## What is required
Your task is to copy exactly the lines from the line containing "nose: (74, 372)" through the end of the listing below, with pictures left out.

%%

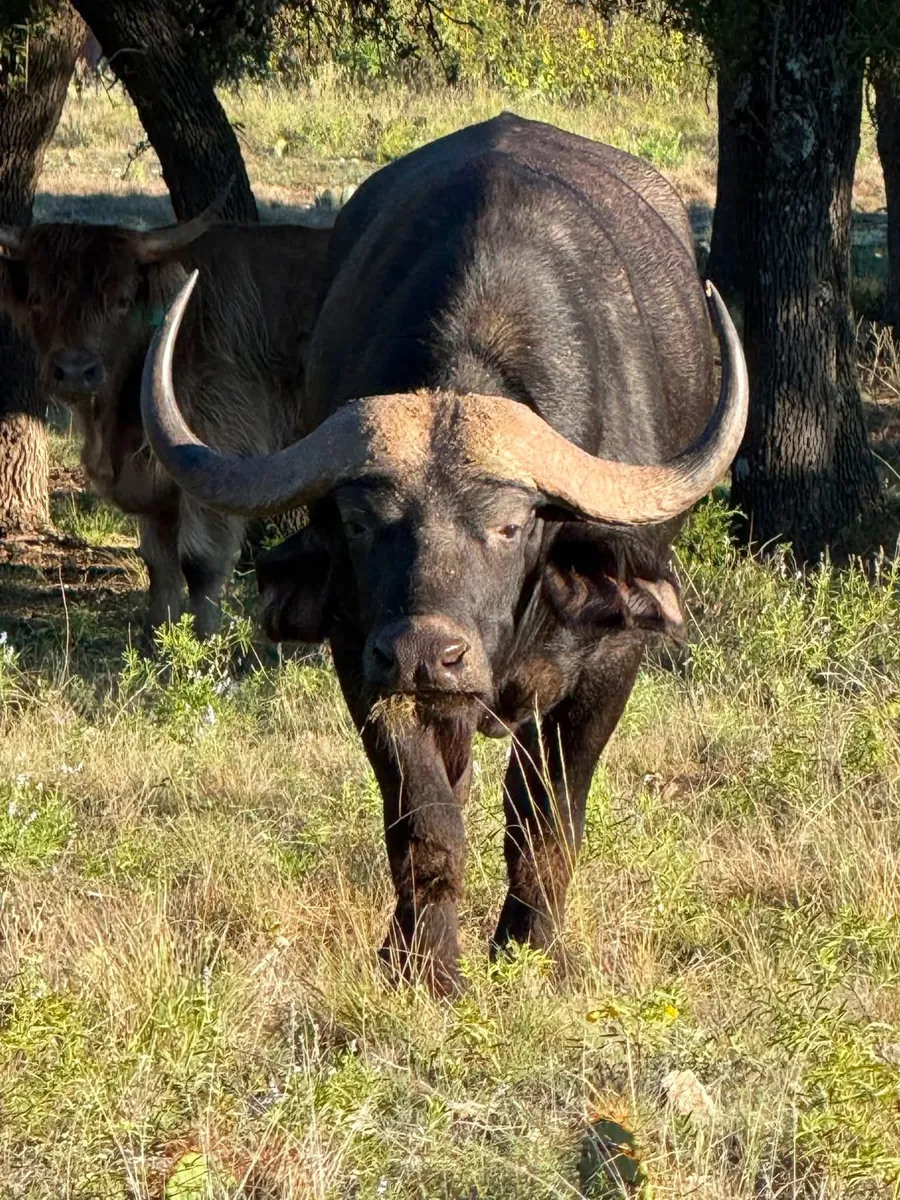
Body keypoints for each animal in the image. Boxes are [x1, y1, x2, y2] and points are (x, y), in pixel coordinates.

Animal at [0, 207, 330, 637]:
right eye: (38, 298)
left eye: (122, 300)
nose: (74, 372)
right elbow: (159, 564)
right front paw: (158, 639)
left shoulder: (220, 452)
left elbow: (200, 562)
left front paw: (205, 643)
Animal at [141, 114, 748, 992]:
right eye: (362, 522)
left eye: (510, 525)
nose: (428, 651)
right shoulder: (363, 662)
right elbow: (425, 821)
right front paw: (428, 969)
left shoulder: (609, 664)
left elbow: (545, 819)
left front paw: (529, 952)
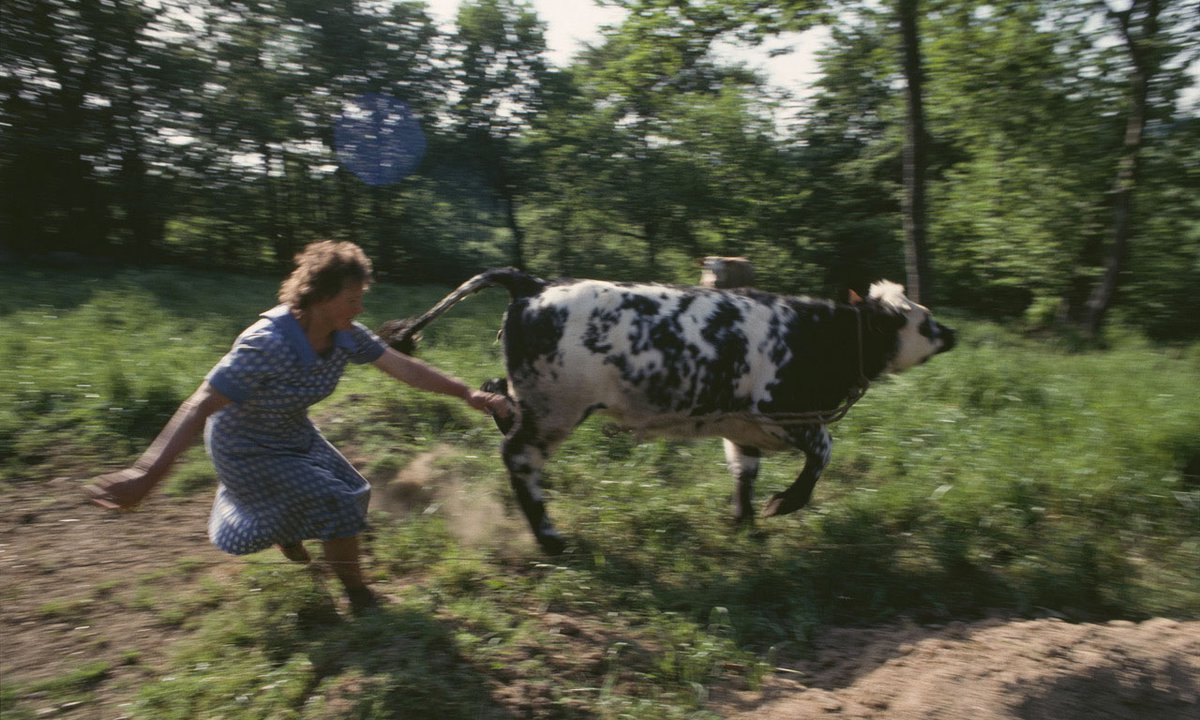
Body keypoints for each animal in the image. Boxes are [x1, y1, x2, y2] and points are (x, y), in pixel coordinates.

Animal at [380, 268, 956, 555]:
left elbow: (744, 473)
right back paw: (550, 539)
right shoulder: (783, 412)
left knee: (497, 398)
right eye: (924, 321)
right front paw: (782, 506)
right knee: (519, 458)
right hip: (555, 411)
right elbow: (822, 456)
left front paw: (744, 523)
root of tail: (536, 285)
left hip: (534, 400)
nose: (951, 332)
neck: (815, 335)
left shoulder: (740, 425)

%%

## Output
nose: (74, 372)
right elbow: (159, 564)
right front paw: (158, 639)
left shoulder: (220, 452)
left elbow: (200, 562)
left front paw: (205, 643)
Animal at [141, 114, 748, 992]:
right eye: (362, 522)
left eye: (510, 525)
nose: (428, 651)
right shoulder: (363, 662)
right elbow: (425, 821)
right front paw: (428, 969)
left shoulder: (609, 664)
left elbow: (545, 819)
left front paw: (529, 952)
Body keypoints for each animal in the image. Boxes are [x1, y1, x2, y2] and points are (x, y), in pixel coordinates.

Animal at [380, 268, 956, 555]:
left elbow: (744, 473)
right back paw: (550, 539)
right shoulder: (783, 412)
left knee: (497, 398)
right eye: (924, 321)
right front paw: (782, 506)
right knee: (519, 458)
right hip: (555, 411)
right elbow: (822, 456)
left front paw: (744, 523)
root of tail: (536, 285)
left hip: (534, 400)
nose: (951, 332)
neck: (815, 335)
left shoulder: (740, 425)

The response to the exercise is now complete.